Guest post by Eyal Peer
Many researchers who use MTurk are concerned about the quality of data they can get from their MTurk workers. Can we trust our “Turkers” to read instructions carefully, answer all the questions candidly and follow our procedures prudently? Moreover, are there specific types of workers we should be targeting to ensure high quality data? I stumbled upon this question when I tried to run an experiment about cheating on MTurk. I gave Turkers the opportunity to cheat by over-reporting lucky coin tosses, and found very low levels of cheating. I was surprised, especially in light of all the research on how much people can be dishonest when given a chance. I then realized that I, as I usually do, sampled only “high reputation” Turkers (those who had more than 95% of previous HITs approved). I was more surprised to see that when I removed this restriction and allowed any Turker to take part in my study, cheating went up considerably. This led us (Joachim Vosgerau, Alessandro Acquisti and I) to think whether high reputation workers are indeed less dishonest and, presumably, produce higher data quality. If so, than perhaps sampling only high reputation workers can be sufficient to obtain high quality data. We found that to be true. In a paper forthcoming in Behavior Research Methods we report how high reputation workers produced very high quality data, even when no efforts to increase their attention were made.
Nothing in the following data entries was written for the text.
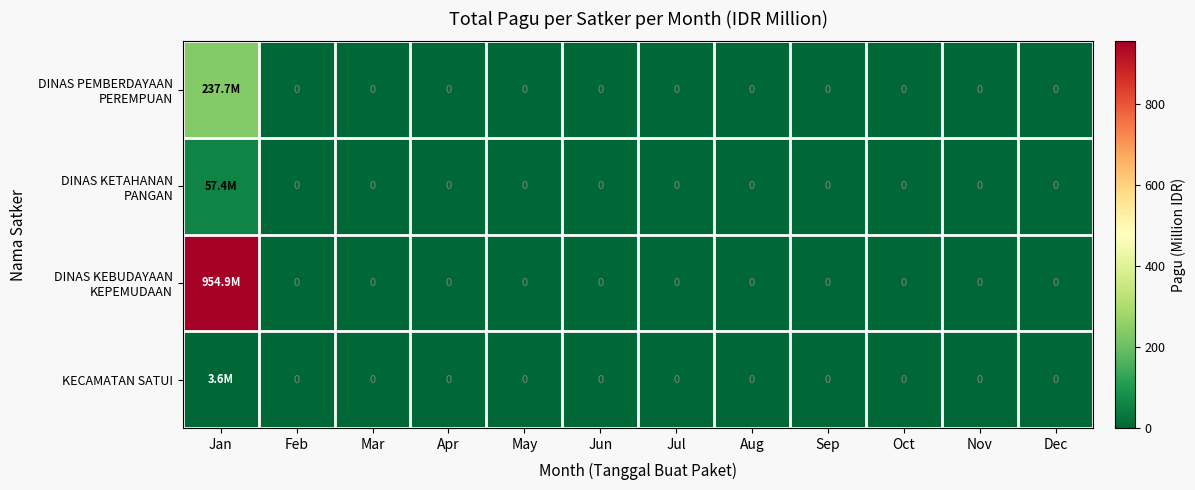

What is the sum of all KECAMATAN SATUI values?

3.6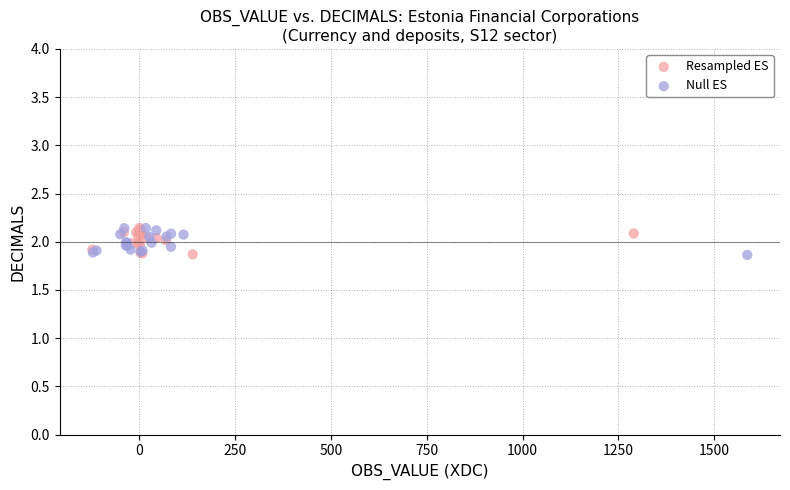

What are all the series names shown in the legend?

Resampled ES, Null ES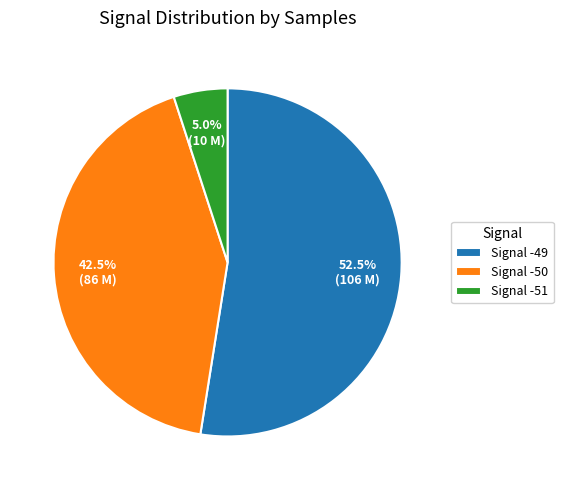

Rank the categories by value from lowest to highest.

Signal -51, Signal -50, Signal -49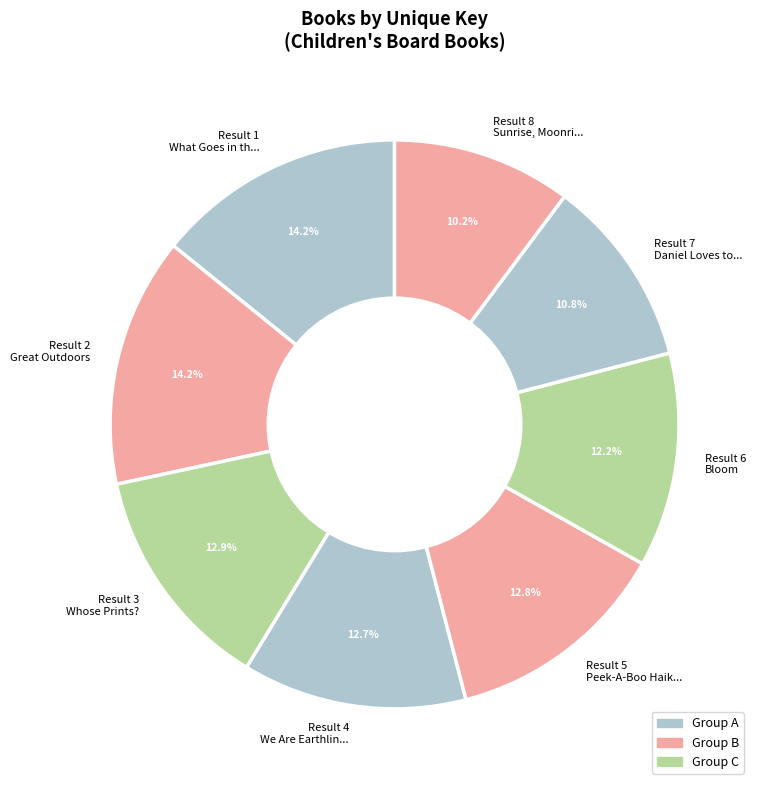

Count the number of slices in the pie.

8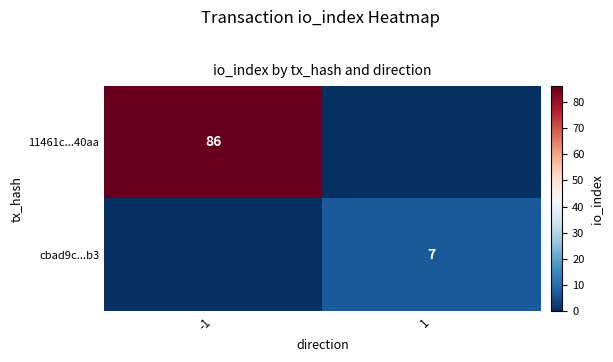

The cbad9c...b3 series shows 3 at 1. True or false?

False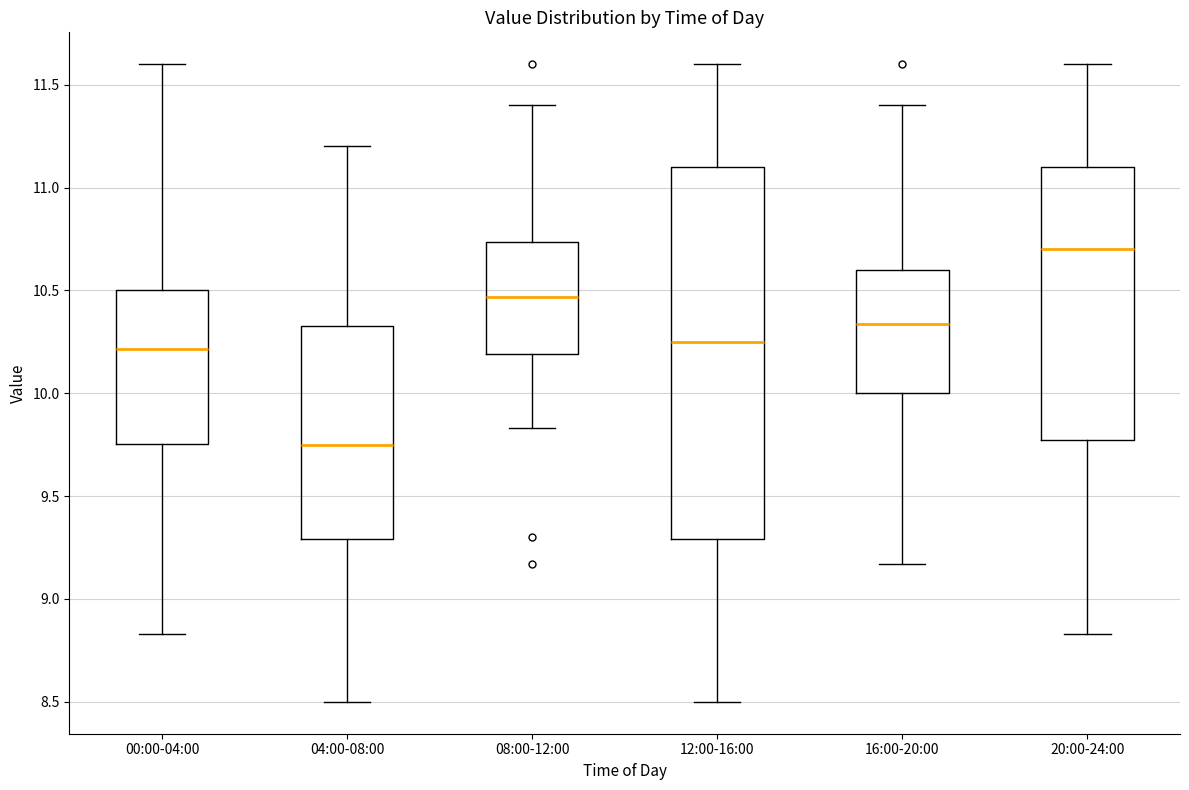

Comparing the boxes themselves (not the whiskers), which one is the tallest?

12:00-16:00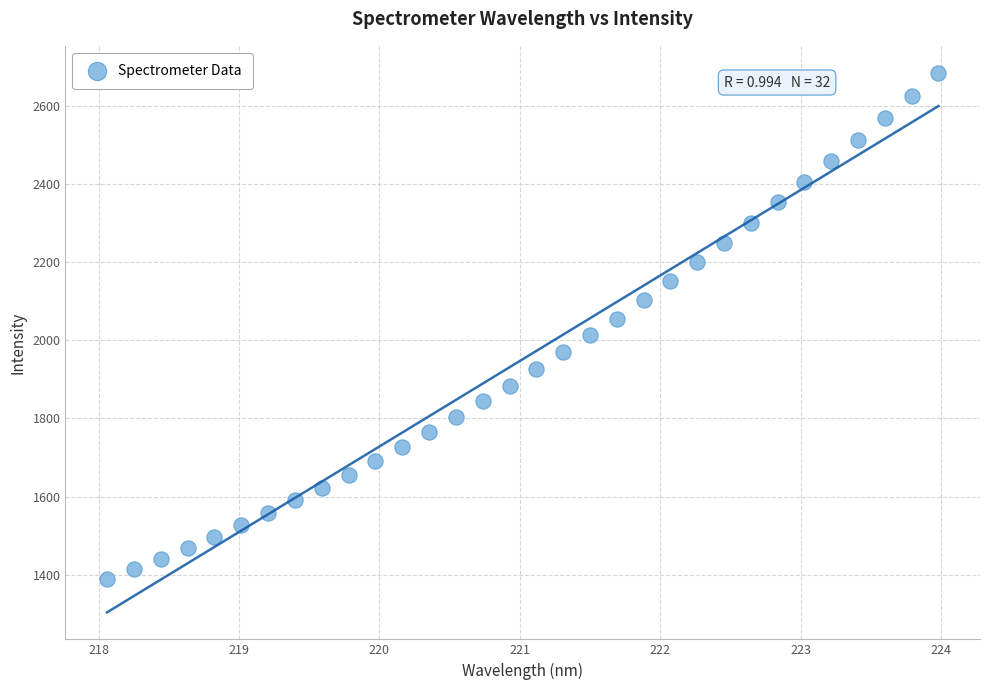

What is the range of X values (max minus min)?

5.9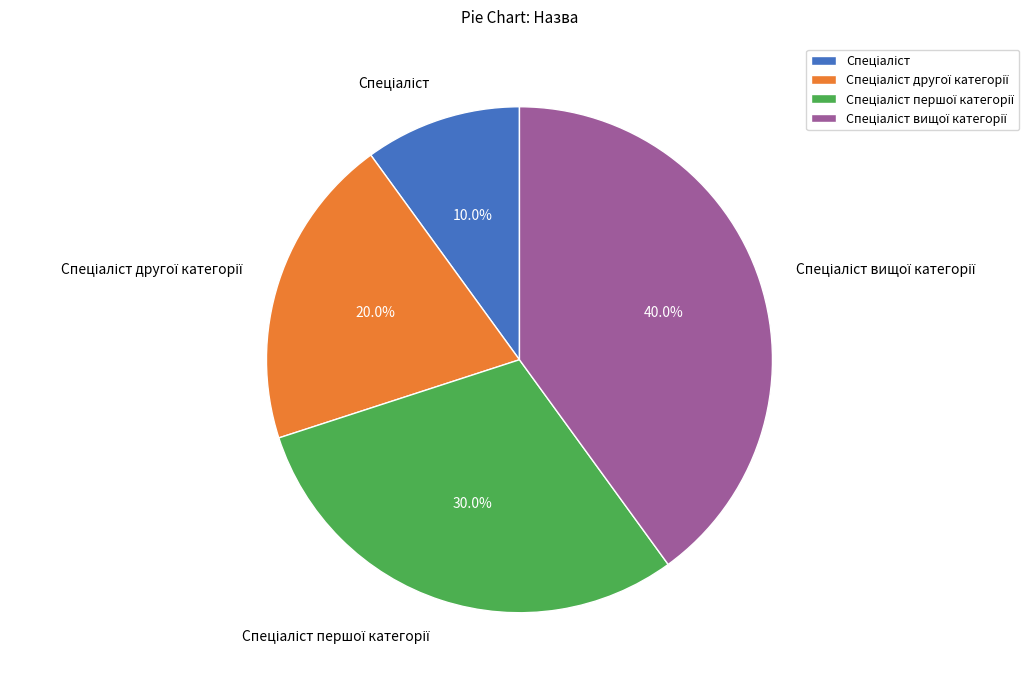

Does any single category account for the majority?

No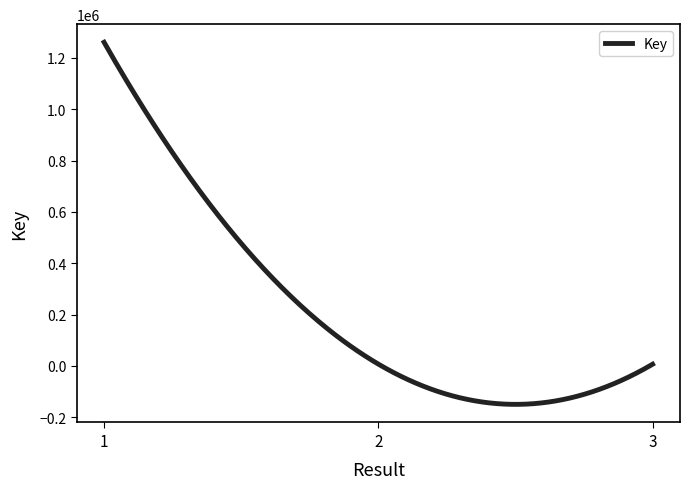

What is the greatest value displayed?

1261126.0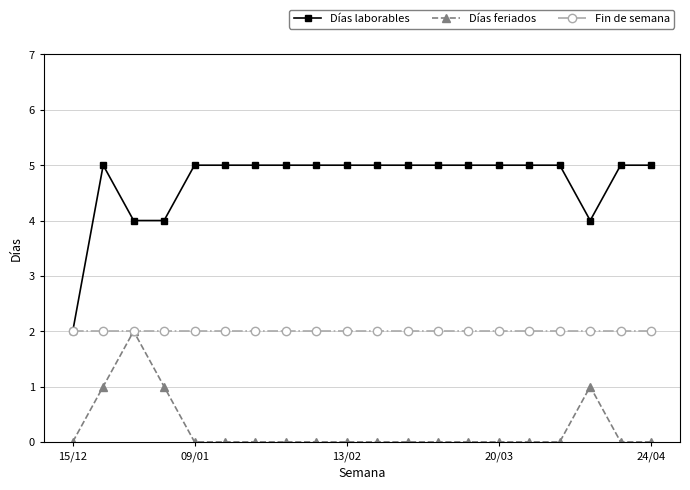

True or false: Días laborables and Días feriados cross at least once.

False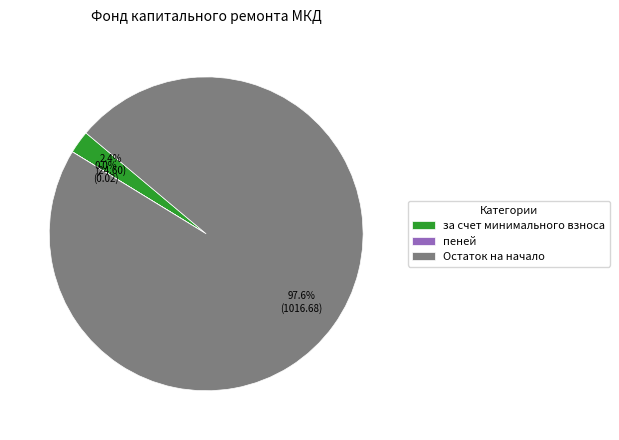

What portion of the pie excludes за счет минимального взноса?

97.6%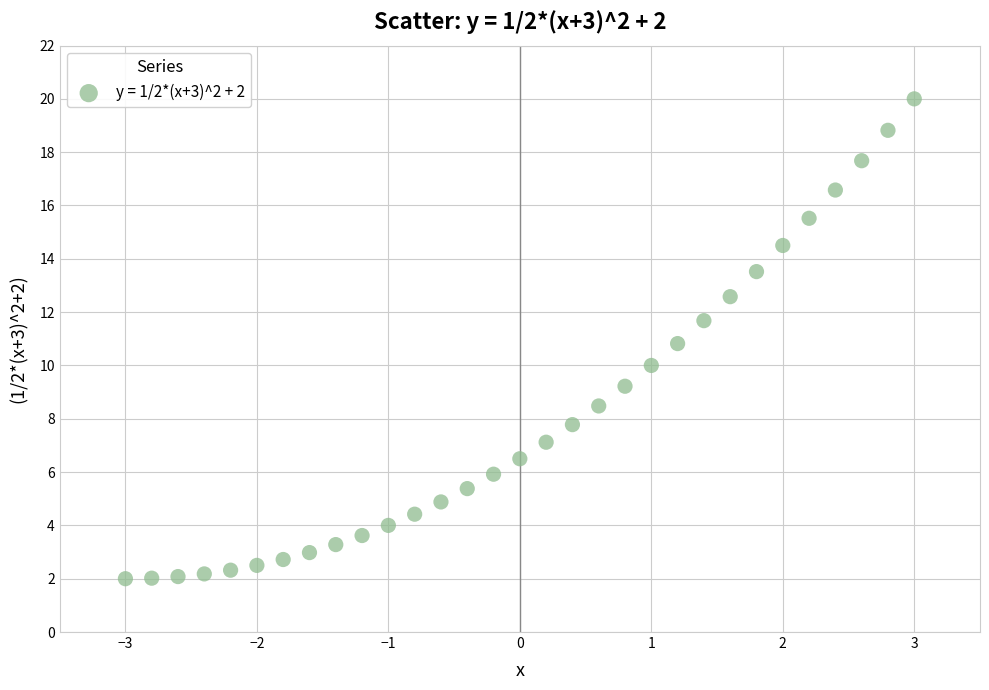

What is the range of Y values (max minus min)?

18.0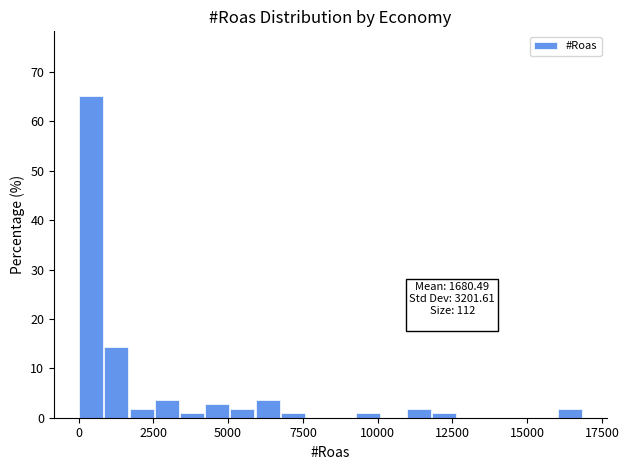

Around what value on the x-axis is the tallest bar? Give the approximate position of its centre, as read against the axis.

500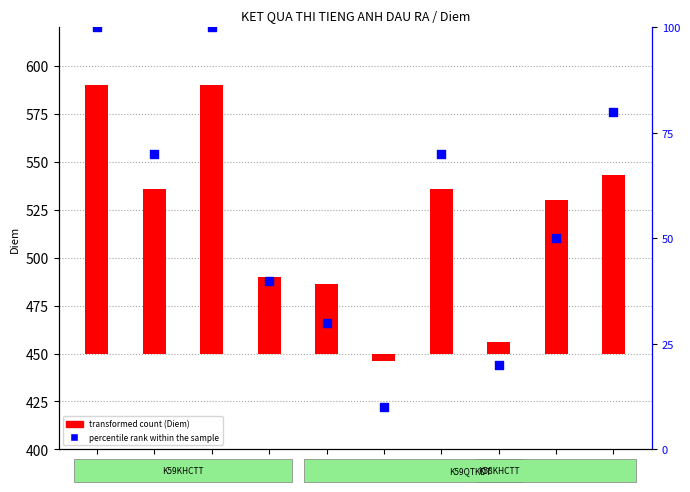

What is the total value across all series at 507?

156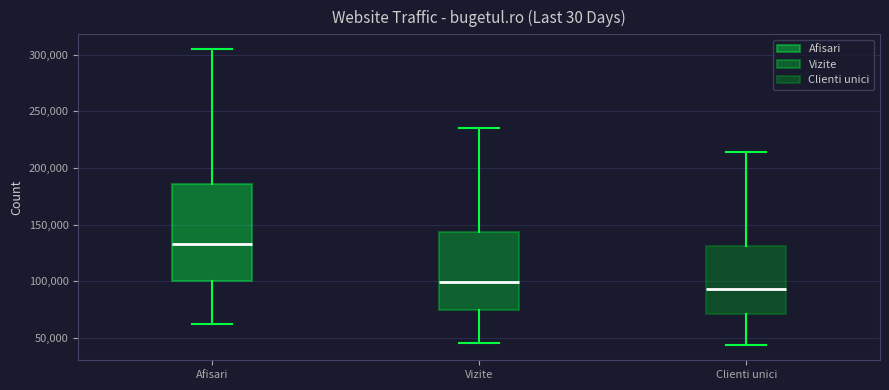

Which box is the tallest, from its lower edge to its upper edge?

Afisari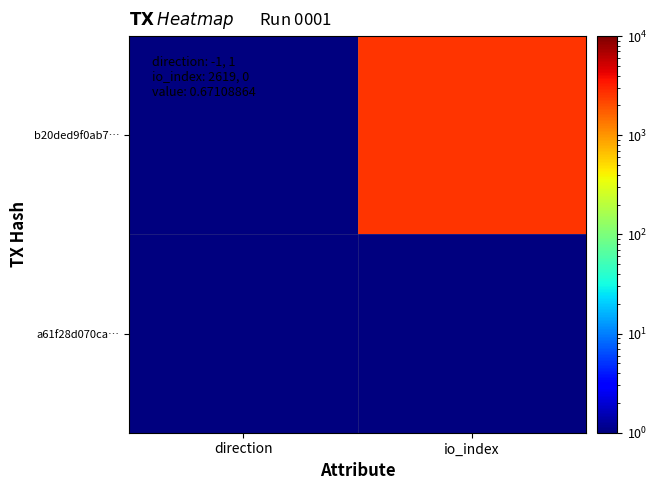

Between direction and io_index, which series saw the biggest shift?

b20ded9f0ab7…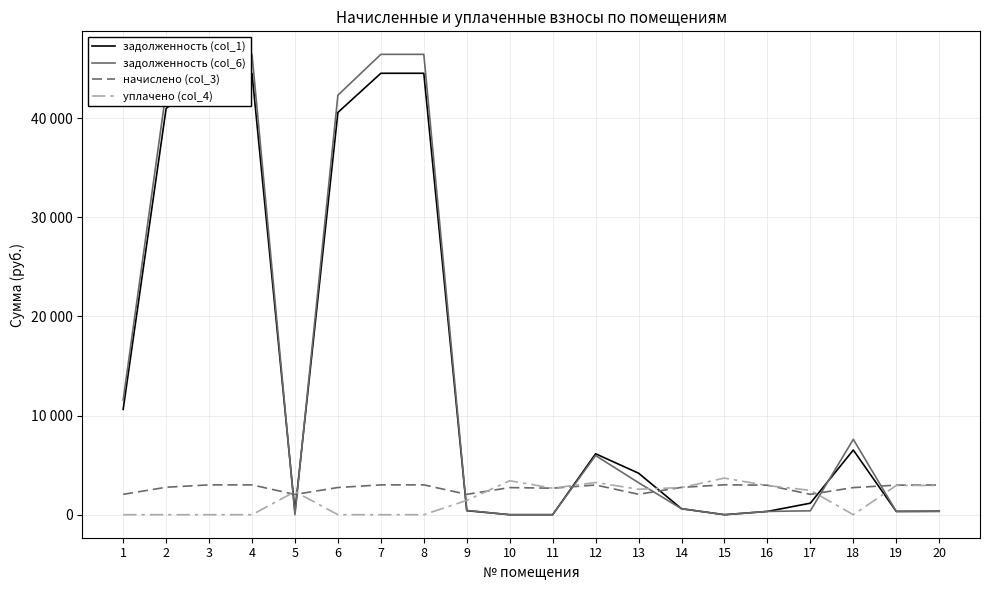

How many lines are shown in the chart?

4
Until then, my colleagues and me have been mostly relying on attention-check questions (henceforth, ACQs) to ensure high quality data. These are “trick” questions that test respondents’ attention by prescribing a specific response to those who read the questions or the preceding instructions (e.g., “have you ever had a fatal heart attack?” see Paolacci, Chandler, & Ipeirotis, 2010). Using ACQs have inherent disadvantages. First, including ACQs might disrupt the natural flow our survey and might even (in extreme cases) interfere with our manipulation. Second, it’s possible that attentive Turkers might get offended by such “trick” questions, and might react unfavorably. Lastly, and perhaps most important, even when failing ACQs can be considered a reliable signal that the participant has not paid attention in the rest of the survey, a sampling bias might be created if those who fail ACQs are excluded post-hoc from the sample. On the other hand, not using ACQs and sampling only high reputation workers can also restrict the sample’s size, reduce response rate and might also create a response bias. So, we compared these two methods for ensuring high quality data: using ACQs vs. sampling only high reputation workers (e.g., those with 95% or more approved HITs).
In the first study, we found that high reputation workers did provide higher quality data on all measures: they failed common ACQs very rarely, their questionnaires’ reliability was high and they replicated known effects such as the anchoring effect. This was true whether or not these workers received ACQs. Namely, high reputation workers who did not receive any ACQ showed similarly high quality data compared to those who did receive (and pass) our ACQs. Low reputation workers, on the other hand, failed ACQs more often and their data quality was much lower. However, ACQs did make a difference in that group. Those who passed the ACQs provided higher data quality, sometimes very similar to the quality of data obtained from high reputation workers. So, it seemed that ACQs were not necessary for high reputation workers. Moreover, sampling only high reputation workers did not reduce response rate (in fact, it increased it) and we couldn’t find any evidence for a sampling bias, as their demographics were similar to those that had low reputation. However, we used pretty common ACQs (such as the one mentioned above), and it was very likely that high reputation workers – being highly active on MTurk – probably recognized those questions, which made them less effective for them. We thus ran another study with novel ACQs, and found similar results: high reputation workers produced high quality data with our without ACQs, even when the ACQs were not familiar to them. We also found that, among the high reputation workers, those who have been more productive on MTurk (completed more HITs in the past) produced slightly higher data quality than less productive workers. But even the less productive high-reputation workers produced very high data quality, with our without ACQs.
Our final conclusion was that reputation is a sufficient condition for obtaining high quality data on MTurk. Although using ACQs doesn’t seem to hurt much (we did not find any evidence of ACQs causing reactance), they also seem to be unnecessary when using high reputation workers. Because sampling only high reputation workers did not reduce response rate or create a selection bias, and also since most researchers we know use only those workers anyway, it seems to be the preferable method to ensure high quality data. ACQs might have been necessary in the past, when completing behavioral surveys and experiments was not very common on MTurk, but their efficacy seems to have diminished recently. As MTurk is a highly dynamic environment, this assertion might not hold true in the future, as new and different people join MTurk. Nevertheless, we believe that if one has to choose between using ACQs or not, it’s better to not use them and, instead, simply sample high reputation workers to get high quality data. Personally, I have stopped using ACQs altogether and am still getting reliable and high quality data in all my studies on MTurk.
Paolacci, G., Chandler, J., & Ipeirotis, P. (2010). Running experiments on Amazon Mechanical Turk. Judgment and Decision Making, 5(5), 411-419.
Peer, E., Vosgerau, J., & Acquisti, A. (in press). Reputation as a sufficient condition for data quality on Amazon Mechanical Turk, Behavior Research Methods, available here.